Cette option s’envisage et s’active au moment du passage à la retraite lorsque les revenus chutent. La conversion en rente permet de sécuriser des revenus réguliers (chaque mois, trimestre ou semestre) versés quoi qu’il advienne jusqu’au décès. Pour celui qui est plus cigale que fourmi, il s’agit d’un moyen de s’assurer d’avoir de l’argent de son vivant sans risquer d’utiliser trop rapidement son pactole, et sans souci de gestion du capital.

« Evidemment, l’aléa majeur est ici la durée de vie », rappelle Frédérique Hazemann, directrice des partenariats grands comptes du groupe Inter Invest. S’il est impossible de connaître à l’avance la date de survenance de cet événement, certains, arrivés à un certain âge, ont une idée de leur état de santé et disposent d’une connaissance sur la longévité de leurs ascendants.

« Si l’on fait un pari sur sa longévité, cette option est susceptible de s’avérer gagnante, notamment si l’on vit plus longtemps que son espérance de vie théorique (déterminée par les tables de mortalité des assureurs) », souligne Mme Hazemann.
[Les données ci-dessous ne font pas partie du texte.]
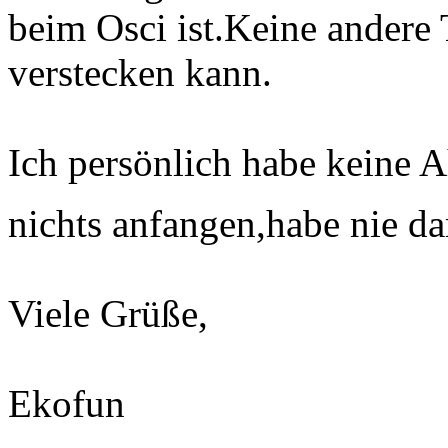
beim Osci ist.Keine andere 
verstecken kann.
Ich persönlich habe keine
nichts anfangen,habe nie da
Viele Grüße,
Ekofun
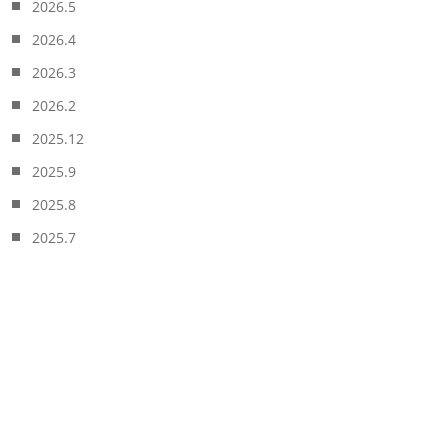
2026.5
2026.4
2026.3
2026.2
2025.12
2025.9
2025.8
2025.7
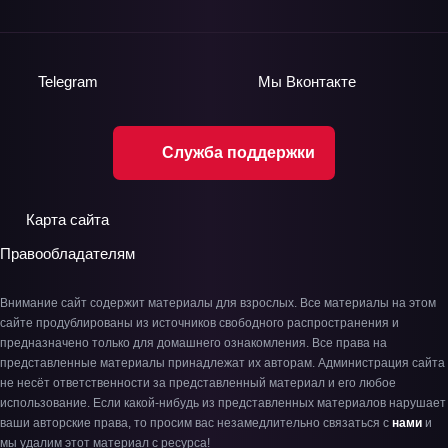
Telegram
Мы
Вконтакте
Служба поддержки
Карта сайта
Правообладателям
Внимание сайт содержит материалы для взрослых. Все материалы на этом
сайте продублированы из источников свободного распространения и
предназначено только для домашнего ознакомления. Все права на
представленные материалы принадлежат их авторам. Администрация сайта
не несёт ответственности за представленный материал и его любое
использование. Если какой-нибудь из представленных материалов нарушает
ваши авторские права, то просим вас незамедлительно связаться с
нами
и
мы удалим этот материал с ресурса!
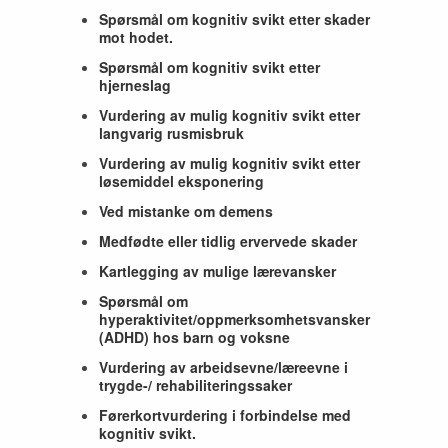
Spørsmål om kognitiv svikt etter skader
mot hodet.
Spørsmål om kognitiv svikt etter
hjerneslag
Vurdering av mulig kognitiv svikt etter
langvarig rusmisbruk
Vurdering av mulig kognitiv svikt etter
løsemiddel eksponering
Ved mistanke om demens
Medfødte eller tidlig ervervede skader
Kartlegging av mulige lærevansker
Spørsmål om
hyperaktivitet/oppmerksomhetsvansker
(ADHD) hos barn og voksne
Vurdering av arbeidsevne/læreevne i
trygde-/ rehabiliteringssaker
Førerkortvurdering i forbindelse med
kognitiv svikt.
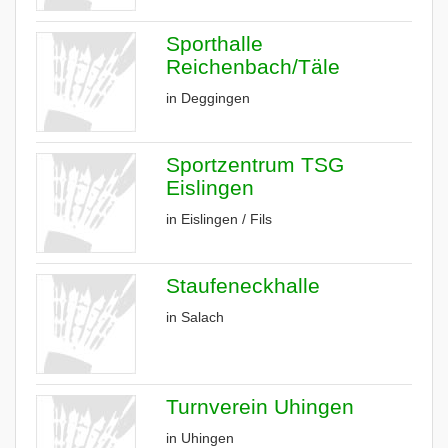
Sporthalle
Reichenbach/Täle
in Deggingen
Sportzentrum TSG
Eislingen
in Eislingen / Fils
Staufeneckhalle
in Salach
Turnverein Uhingen
in Uhingen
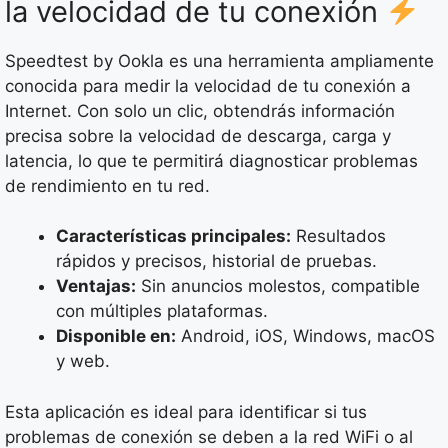
la velocidad de tu conexión
Speedtest by Ookla es una herramienta ampliamente
conocida para medir la velocidad de tu conexión a
Internet. Con solo un clic, obtendrás información
precisa sobre la velocidad de descarga, carga y
latencia, lo que te permitirá diagnosticar problemas
de rendimiento en tu red.
Características principales:
Resultados
rápidos y precisos, historial de pruebas.
Ventajas:
Sin anuncios molestos, compatible
con múltiples plataformas.
Disponible en:
Android, iOS, Windows, macOS
y web.
Esta aplicación es ideal para identificar si tus
problemas de conexión se deben a la red WiFi o al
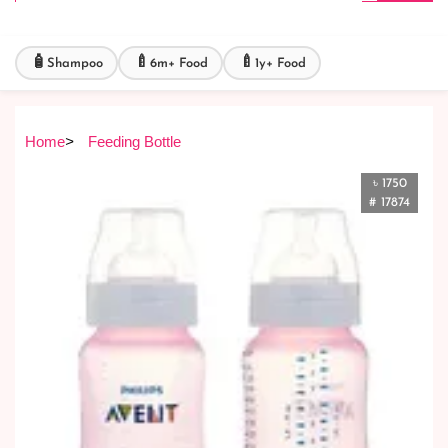
🧴
🍼
🍼
Shampoo
6m+ Food
1y+ Food
Home
>
Feeding Bottle
৳ 1750
# 17874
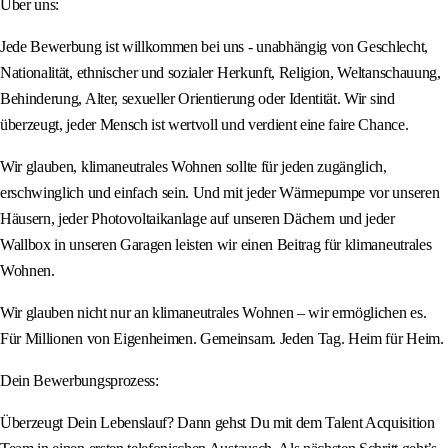
Über uns:
Jede Bewerbung ist willkommen bei uns - unabhängig von Geschlecht,
Nationalität, ethnischer und sozialer Herkunft, Religion, Weltanschauung,
Behinderung, Alter, sexueller Orientierung oder Identität. Wir sind
überzeugt, jeder Mensch ist wertvoll und verdient eine faire Chance.
Wir glauben, klimaneutrales Wohnen sollte für jeden zugänglich,
erschwinglich und einfach sein. Und mit jeder Wärmepumpe vor unseren
Häusern, jeder Photovoltaikanlage auf unseren Dächern und jeder
Wallbox in unseren Garagen leisten wir einen Beitrag für klimaneutrales
Wohnen.
Wir glauben nicht nur an klimaneutrales Wohnen – wir ermöglichen es.
Für Millionen von Eigenheimen. Gemeinsam. Jeden Tag. Heim für Heim.
Dein Bewerbungsprozess:
Überzeugt Dein Lebenslauf? Dann gehst Du mit dem Talent Acquisition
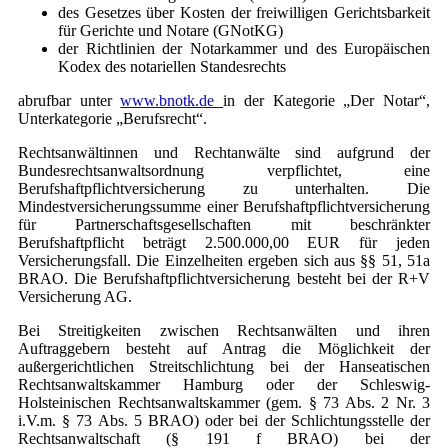
des Gesetzes über Kosten der freiwilligen Gerichtsbarkeit
für Gerichte und Notare (GNotKG)
der Richtlinien der Notarkammer und des Europäischen
Kodex des notariellen Standesrechts
abrufbar unter
www.bnotk.de
in der Kategorie „Der Notar“,
Unterkategorie „Berufsrecht“.
Rechtsanwältinnen und Rechtanwälte sind aufgrund der
Bundesrechtsanwaltsordnung verpflichtet, eine
Berufshaftpflichtversicherung zu unterhalten. Die
Mindestversicherungssumme einer Berufshaftpflichtversicherung
für Partnerschaftsgesellschaften mit beschränkter
Berufshaftpflicht beträgt 2.500.000,00 EUR für jeden
Versicherungsfall. Die Einzelheiten ergeben sich aus §§ 51, 51a
BRAO. Die Berufshaftpflichtversicherung besteht bei der R+V
Versicherung AG.
Bei Streitigkeiten zwischen Rechtsanwälten und ihren
Auftraggebern besteht auf Antrag die Möglichkeit der
außergerichtlichen Streitschlichtung bei der Hanseatischen
Rechtsanwaltskammer Hamburg oder der Schleswig-
Holsteinischen Rechtsanwaltskammer (gem. § 73 Abs. 2 Nr. 3
i.V.m. § 73 Abs. 5 BRAO) oder bei der Schlichtungsstelle der
Rechtsanwaltschaft (§ 191 f BRAO) bei der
A l’opposé, en cas de santé déjà fragile ou de pathologie médicale connue, mieux vaut passer son chemin. Car, en cas de décès prématuré, le capital « non consommé » reste définitivement acquis à la compagnie d’assurance qui sert la rente. Son caractère irréversible rend d’ailleurs impossible la transmission du capital aux héritiers.

Réversion possible

La rente viagère recèle néanmoins quelques atouts. Alors que l’espérance de vie continue de s’allonger et que le niveau des retraites préoccupe, c’est l’assurance de sécuriser des revenus complémentaires. « Pour certains, cette option libère l’esprit des préoccupations financières. Certaines études indiquent même que la rente participerait au fait de vivre plus longtemps », précise Sophie Nouy, directrice du pôle d’expertise patrimoniale du cabinet de conseil Cyrus.

De plus, cette formule est à géométrie variable. Elle peut, par exemple, se décliner en une rente simple (sur une tête) ou de réversion (sur deux têtes).

Dans ce dernier cas, c’est une façon, pour un couple, de protéger le conjoint survivant : si l’un décède, l’autre continuera à percevoir la rente. « Il reste que les simulations de la rente viagère s’avèrent souvent déceptives par rapport au capital épargné. Pour une liquidation à 65 ans avec une réversion à 100 %, il faut diviser le capital épargné par 35 [pour obtenir le montant annuel de la rente]. A 70 ans, ce coefficient passe à 29 », détaille Gilles Belloir, directeur général de Placement-direct.fr.